Work request 1 ->
In one to three sentences, explain why, according to the salinity article, Bingham and his colleagues used the ECCO model to study the way satellites sample the ocean.
Work request 2 ->
Reproduce word for word the part of the salinity article that opens with the words containing "According to Bingham" and closes with "the water cycle.".

According to Bingham and his colleagues, the variations in the SISSS-max are the result of a “complex dance” of natural phenomena, including “changes in evaporation, precipitation, wind forcing, gyre-scale ocean circulation, and downward Ekman pumping (which results in areas of downwelling)” and further enhance the physical oceanography community’s understanding of the ocean’s role in the water cycle.
“Changes in these kinds of features over time can tell you how much water is coming in off of the ocean and how much is being rained back down,” Bingham said. “It may also demonstrate how ocean circulation changes over time.”
Beyond studying ocean processes, Bingham also studies the methods used to validate sea surface salinity satellite data.
In his most recent paper (which is in review at the time of this writing), Bingham, lead author Dr. Séverine Fournier of JPL, and others used the ECCO model to study the way that satellites sample the ocean so they could better distinguish subfootprint variability (i.e., the variability of sea surface salinity within the satellite’s observational footprint) from errors caused by instruments.
“We used one year of the high-resolution ECCO model output and pretended to fly the Aquarius, SMOS, and SMAP satellites over it," said Bingham. "The ocean was sampled using the satellites’ footprints and ground tracks. The model was also sampled using in-situ Argo float and mooring data. [Then] we generated gridded products for both the satellites and the float data.”
Through this effort, Bingham and his colleagues were able to make maps of subfootprint variability and quantify it globally, which had never been done at such high resolution.
“We were able to quantify the sea surface salinity representation error (i.e., subfootprint variability), which is the mismatch associated with the comparison of Argo floats and footprint-averaged satellite values,” Bingham said. “Along the way, we came to understand that subfootprint variability, and small-scale variability of sea surface salinity in general, is seasonal; it varies from one season to another and it varies substantially from one part of the ocean to another. This [conclusion] will lead to further studies to try to understand why, and what implications [this variability] has on the study ocean circulation and variability.”
The accuracy and quality of physical oceanography data are of particular importance to Bingham who, in addition to serving as a member of PO.DAAC’s User Working Group (UWG), works with the DAAC to ensure the data it receives from oceanographic field campaigns is of the highest quality.
“We have these large NASA-funded field campaigns—SPURS, the Sub-Mesoscale Ocean Dynamics Experiment (S-MODE), and the Salinity and Stratification at the Sea Ice Edge (SASSIE) project—in which you have investigators sending instruments out in to the ocean to collect a variety of data,” Bingham said. “My job with those programs is to make sure the data have all the right metadata before they are submitted to PO.DAAC. That is, the data need to be described as to when and where they were collected, by whom, and using what instruments.”
This focus on data quality is integral to PO.DAAC’s mission to preserve NASA’s ocean and climate data and make these data open and accessible.

[Source records]
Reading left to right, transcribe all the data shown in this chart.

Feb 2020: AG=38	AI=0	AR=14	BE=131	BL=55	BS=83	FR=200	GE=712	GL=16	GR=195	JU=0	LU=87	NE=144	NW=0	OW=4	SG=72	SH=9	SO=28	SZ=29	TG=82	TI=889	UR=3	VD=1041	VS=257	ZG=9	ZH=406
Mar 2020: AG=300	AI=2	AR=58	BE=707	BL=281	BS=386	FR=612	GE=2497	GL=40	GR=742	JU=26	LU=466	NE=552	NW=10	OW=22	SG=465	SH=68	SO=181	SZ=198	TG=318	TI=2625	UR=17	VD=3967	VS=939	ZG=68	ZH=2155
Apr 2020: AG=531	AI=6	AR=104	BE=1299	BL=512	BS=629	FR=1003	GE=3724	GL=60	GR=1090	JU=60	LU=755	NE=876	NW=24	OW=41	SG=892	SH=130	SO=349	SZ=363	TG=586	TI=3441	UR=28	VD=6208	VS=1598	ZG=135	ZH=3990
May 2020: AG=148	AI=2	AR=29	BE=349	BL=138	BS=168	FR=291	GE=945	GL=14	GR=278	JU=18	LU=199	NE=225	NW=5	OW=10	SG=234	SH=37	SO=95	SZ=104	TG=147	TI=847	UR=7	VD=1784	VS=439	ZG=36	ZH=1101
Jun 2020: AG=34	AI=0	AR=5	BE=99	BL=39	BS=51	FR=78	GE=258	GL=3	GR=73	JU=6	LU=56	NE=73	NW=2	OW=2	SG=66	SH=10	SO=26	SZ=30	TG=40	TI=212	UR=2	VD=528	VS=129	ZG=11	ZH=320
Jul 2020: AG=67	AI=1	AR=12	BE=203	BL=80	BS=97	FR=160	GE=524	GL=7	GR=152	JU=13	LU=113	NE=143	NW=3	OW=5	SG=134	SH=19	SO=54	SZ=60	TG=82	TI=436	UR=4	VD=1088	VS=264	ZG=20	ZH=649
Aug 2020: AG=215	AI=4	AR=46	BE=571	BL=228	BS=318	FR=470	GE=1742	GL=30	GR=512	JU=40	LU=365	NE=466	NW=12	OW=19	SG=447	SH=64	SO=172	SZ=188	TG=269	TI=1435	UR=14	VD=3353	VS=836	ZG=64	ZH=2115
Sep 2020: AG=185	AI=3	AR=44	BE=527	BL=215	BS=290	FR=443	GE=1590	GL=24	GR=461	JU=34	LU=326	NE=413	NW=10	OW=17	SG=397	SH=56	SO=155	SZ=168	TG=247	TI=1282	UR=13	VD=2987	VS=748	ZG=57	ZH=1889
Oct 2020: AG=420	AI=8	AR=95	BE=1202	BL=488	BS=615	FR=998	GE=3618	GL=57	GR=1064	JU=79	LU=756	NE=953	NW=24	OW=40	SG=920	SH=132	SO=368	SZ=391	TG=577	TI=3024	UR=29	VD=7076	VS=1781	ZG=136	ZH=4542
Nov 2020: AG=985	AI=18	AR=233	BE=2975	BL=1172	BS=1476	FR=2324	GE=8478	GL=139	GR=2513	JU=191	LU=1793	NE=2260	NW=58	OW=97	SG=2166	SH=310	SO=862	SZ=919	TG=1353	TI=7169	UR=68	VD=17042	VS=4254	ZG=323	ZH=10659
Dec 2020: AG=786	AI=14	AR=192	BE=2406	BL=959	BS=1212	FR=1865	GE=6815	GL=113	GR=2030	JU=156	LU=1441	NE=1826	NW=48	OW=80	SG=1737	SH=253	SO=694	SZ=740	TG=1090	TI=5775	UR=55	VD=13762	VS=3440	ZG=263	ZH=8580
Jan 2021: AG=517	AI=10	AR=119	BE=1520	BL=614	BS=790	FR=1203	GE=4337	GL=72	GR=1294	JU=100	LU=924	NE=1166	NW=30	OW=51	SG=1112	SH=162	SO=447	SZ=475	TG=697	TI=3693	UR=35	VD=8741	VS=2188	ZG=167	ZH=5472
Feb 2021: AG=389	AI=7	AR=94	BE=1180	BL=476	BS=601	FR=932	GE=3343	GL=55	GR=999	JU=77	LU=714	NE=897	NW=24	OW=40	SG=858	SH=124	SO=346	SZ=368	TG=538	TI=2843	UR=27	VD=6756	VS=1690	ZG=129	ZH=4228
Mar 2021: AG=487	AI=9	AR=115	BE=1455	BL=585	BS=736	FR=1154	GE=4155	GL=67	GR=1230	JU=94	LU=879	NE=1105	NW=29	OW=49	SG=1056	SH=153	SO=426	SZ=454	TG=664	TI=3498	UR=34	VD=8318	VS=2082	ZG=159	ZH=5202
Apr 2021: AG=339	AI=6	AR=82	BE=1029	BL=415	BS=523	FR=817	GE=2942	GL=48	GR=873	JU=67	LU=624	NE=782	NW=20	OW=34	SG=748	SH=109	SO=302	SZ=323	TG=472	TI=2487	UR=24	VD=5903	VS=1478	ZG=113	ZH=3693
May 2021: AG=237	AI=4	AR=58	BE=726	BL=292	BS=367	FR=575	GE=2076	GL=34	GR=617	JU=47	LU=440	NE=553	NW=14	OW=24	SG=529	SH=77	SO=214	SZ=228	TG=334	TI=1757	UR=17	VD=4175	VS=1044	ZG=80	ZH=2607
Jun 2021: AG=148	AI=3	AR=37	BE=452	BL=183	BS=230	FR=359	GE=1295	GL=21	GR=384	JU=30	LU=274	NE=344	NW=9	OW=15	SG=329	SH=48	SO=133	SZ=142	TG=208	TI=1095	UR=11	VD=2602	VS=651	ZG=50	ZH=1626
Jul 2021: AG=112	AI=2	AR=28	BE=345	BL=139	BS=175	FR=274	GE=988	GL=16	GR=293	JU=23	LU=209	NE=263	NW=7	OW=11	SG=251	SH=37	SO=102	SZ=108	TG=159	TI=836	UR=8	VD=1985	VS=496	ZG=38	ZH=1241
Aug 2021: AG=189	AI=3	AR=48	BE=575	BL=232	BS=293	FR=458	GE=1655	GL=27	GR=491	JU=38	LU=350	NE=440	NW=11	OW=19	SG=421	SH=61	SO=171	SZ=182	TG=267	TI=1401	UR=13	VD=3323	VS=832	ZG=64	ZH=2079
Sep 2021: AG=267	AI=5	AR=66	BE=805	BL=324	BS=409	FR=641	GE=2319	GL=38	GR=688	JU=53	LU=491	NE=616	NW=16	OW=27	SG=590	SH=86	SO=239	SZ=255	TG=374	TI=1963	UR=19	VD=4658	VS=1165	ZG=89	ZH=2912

Your response 1 ->
They used the ECCO model to study how satellites sample the ocean so they could better distinguish subfootprint variability from errors caused by instruments. Subfootprint variability is the variability of sea surface salinity within the satellite's observational footprint.

Your response 2 ->
According to Bingham and his colleagues, the variations in the SISSS-max are the result of a “complex dance” of natural phenomena, including “changes in evaporation, precipitation, wind forcing, gyre-scale ocean circulation, and downward Ekman pumping (which results in areas of downwelling)” and further enhance the physical oceanography community’s understanding of the ocean’s role in the water cycle.